Vodafone-Shop | (c) Anbieter
Insgesamt zählte Vodafone Deutschland Ende September 36,83 Millionen Mobilfunkkunden und erzielte einen monatlichen Umsatz pro Kunde von 15,6 Euro. Das sind knapp 50 Cent weniger als noch im Vergleichszeitraum im Vorjahr. Die Vodafone-Kunden vertelefonierten von Anfang Juli bis Ende September 2011 insgesamt 13,32 Milliarden Gesprächsminuten, was durchschnittlichen 124 Minuten pro Monat für jeden Mobilfunk-Kunden ergibt. Auch bei den Nachrichtendiensten SMS und MMS konnte der Netzbetreiber ein Umsatzplus verbuchen.

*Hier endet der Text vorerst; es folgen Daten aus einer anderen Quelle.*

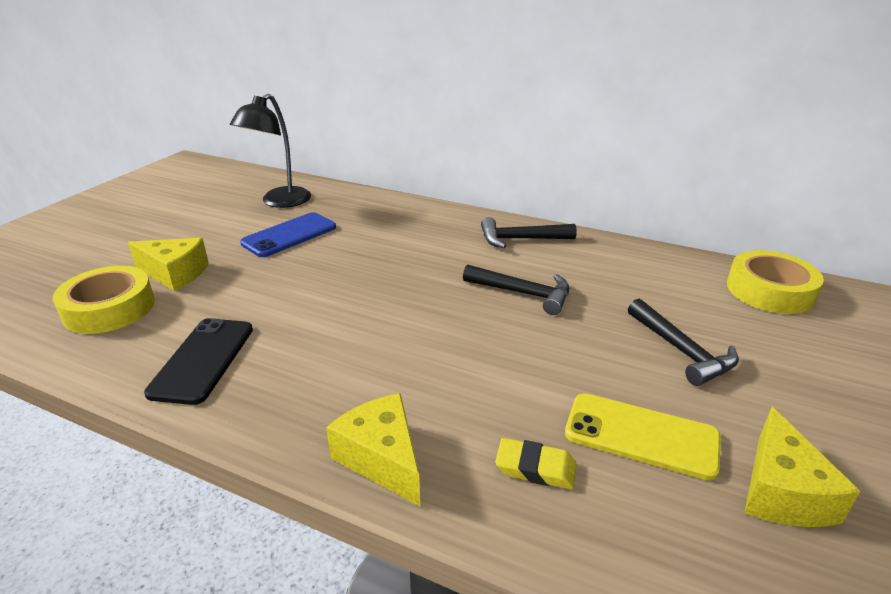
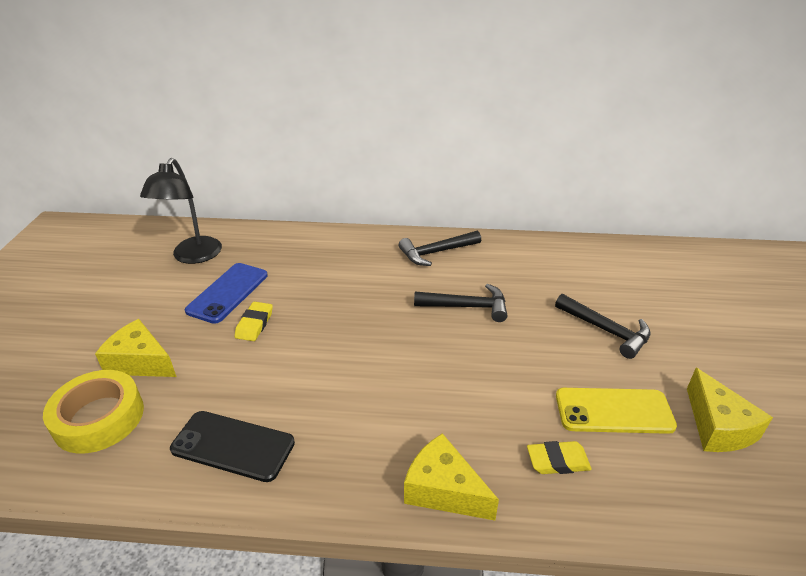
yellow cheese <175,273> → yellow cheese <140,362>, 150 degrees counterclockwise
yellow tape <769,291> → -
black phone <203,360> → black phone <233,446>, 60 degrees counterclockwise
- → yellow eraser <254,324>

Die Zahl der umsatzstarken Vertragskunden konnte Vodafone im zweiten Quartal 2011/2012 um 116.000 erhöhen. 2,3 Millionen Vodafone-Kunden telefonieren und surfen mittlerweile in einem Tarif der Superflat-Internet-Reihe, die der Netzbetreiber beispielsweise auch für das neue iPhone 4S anbietet. Im Privatkundenbereich besitzt inzwischen jeder dritte Vodafone-Vertragskunde ein Internet-fähiges Smartphone.

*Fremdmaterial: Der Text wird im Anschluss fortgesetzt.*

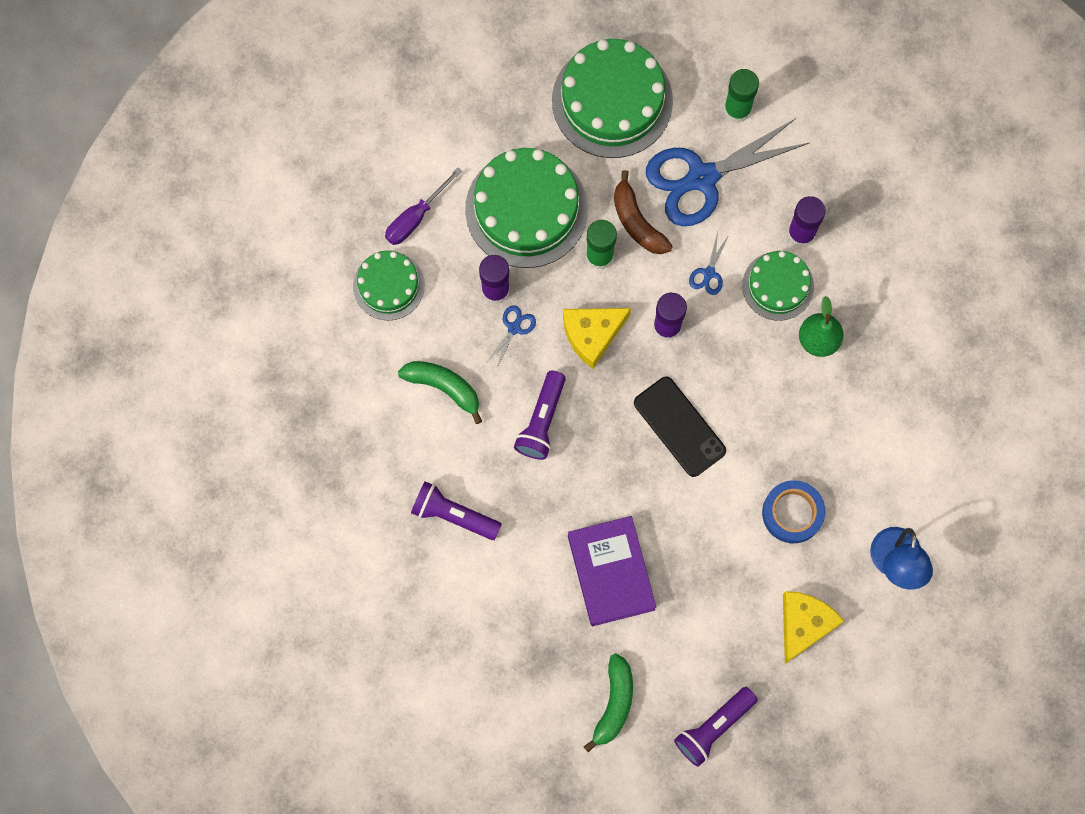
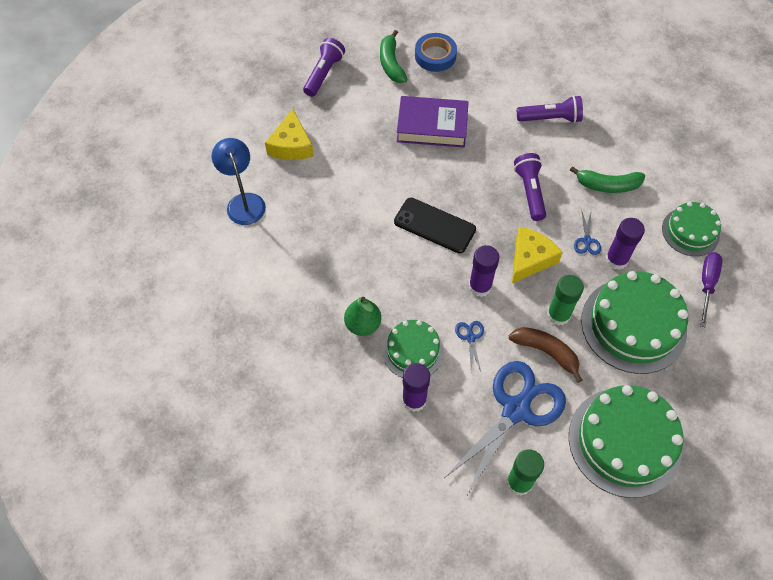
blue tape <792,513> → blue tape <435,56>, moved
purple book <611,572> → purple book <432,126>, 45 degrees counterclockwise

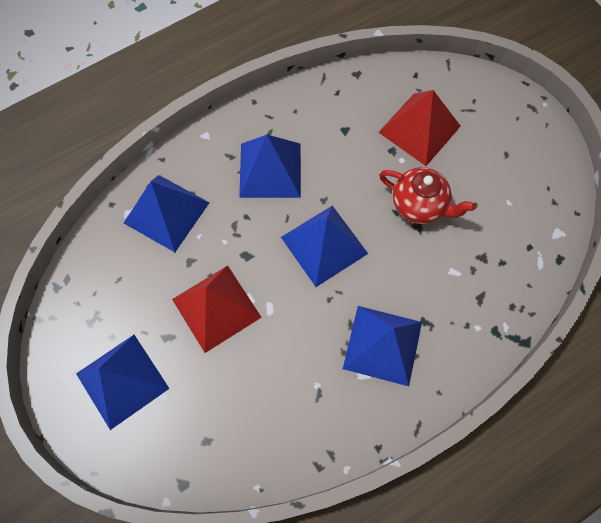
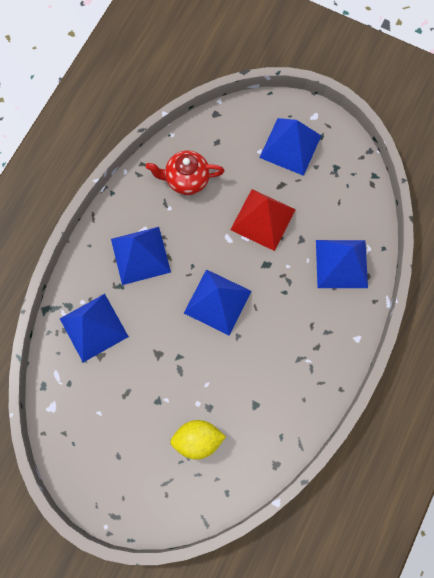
red pyramid <419,129> → yellow lemon <197,440>
blue pyramid <270,170> → blue pyramid <93,327>, moved
red teapot <419,205> → red teapot <186,179>, moved

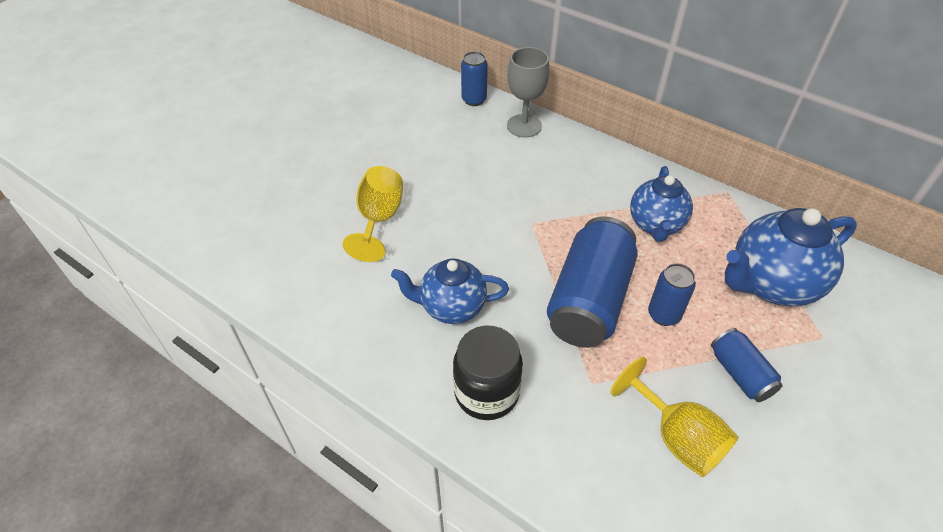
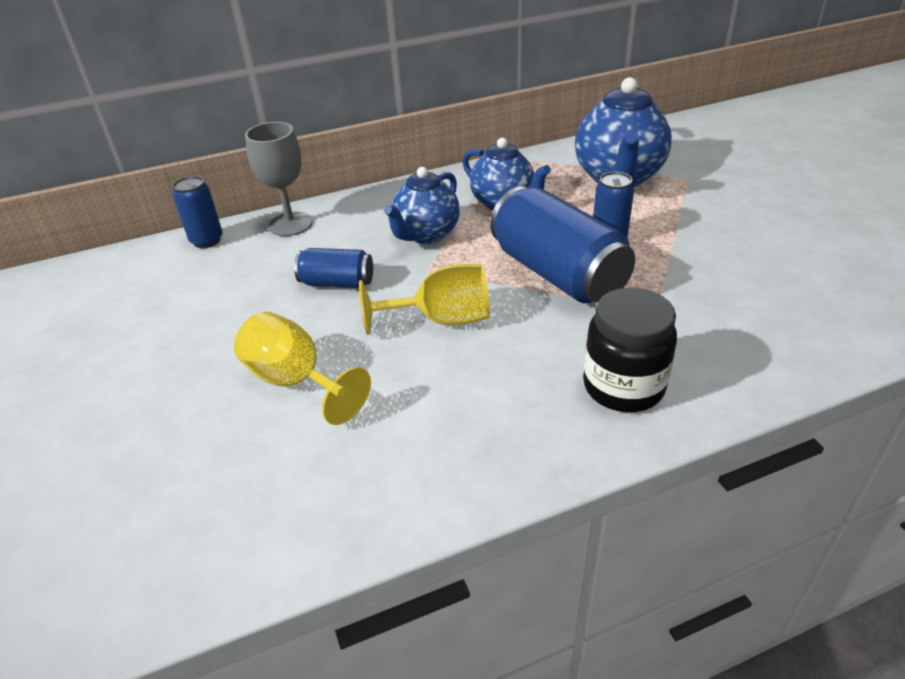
blue teapot <451,307> → blue teapot <426,235>, moved
blue can <740,374> → blue can <337,283>, moved
yellow goblet <676,437> → yellow goblet <441,320>, moved

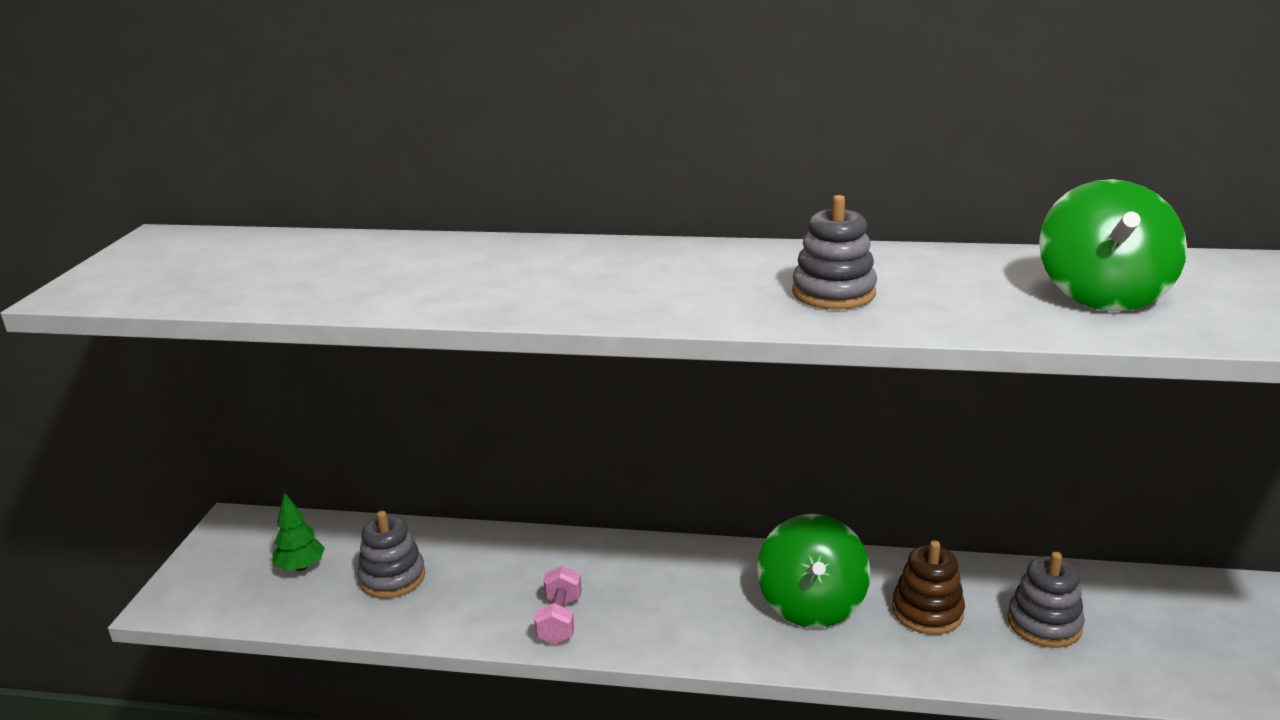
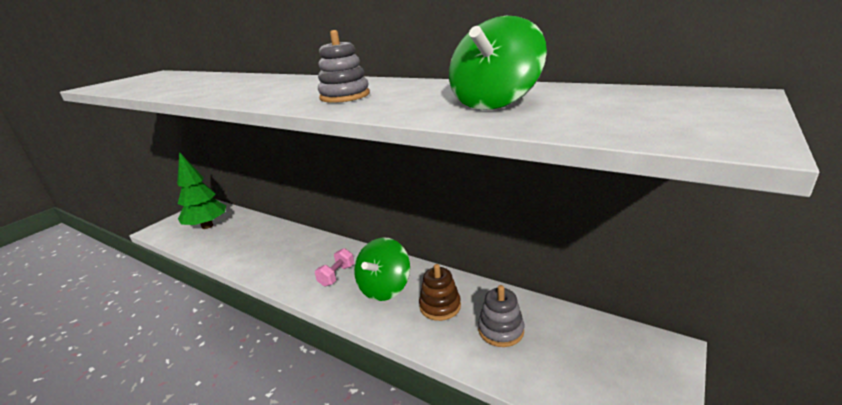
green tree <301,567> → green tree <207,226>, x1.99
grey stacking toy <392,578> → -
pink dumbbell <560,620> → pink dumbbell <337,275>, moved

Die mobilen Datendienste tragen laut Vodafone inzwischen zu mehr als einem Viertel zum Service-Umsatz der Mobilfunksparte bei. Um das Geschäft mit den Datendiensten voranzutreiben, investiert das Unternehmen weiter in die neue Mobilfunktechnologie LTE (Long Term Evolution). Nachdem die Versorgungsauflagen der Bundesnetzagentur für die sogenannten weißen Flecken in den jeweiligen Bundesländern erfüllt wurden, geht Vodafone nun an den LTE-Ausbau in Städten und Ballungsgebieten. Seit Oktober 2011 versorgt Vodafone die nordrhein-westfälische Landeshauptstadt Düsseldorf mit LTE. Insgesamt erreicht das Unternehmen mit seinem LTE-Netz rund sieben Millionen Haushalte in Deutschland.
Den Gesamtumsatz des Konzerns im ersten Halbjahr 2011/2012 bezifferte Vodafone auf 4,67 Milliarden Euro – ein Plus von 1,8 Prozent gegenüber dem Vorjahreszeitraum. Das EBITDA vor Sondereffekten betrug laut Vodafone 1,76 Milliarden Euro – ein Plus von 1,1 Prozent gegenüber dem Vergleichszeitraum.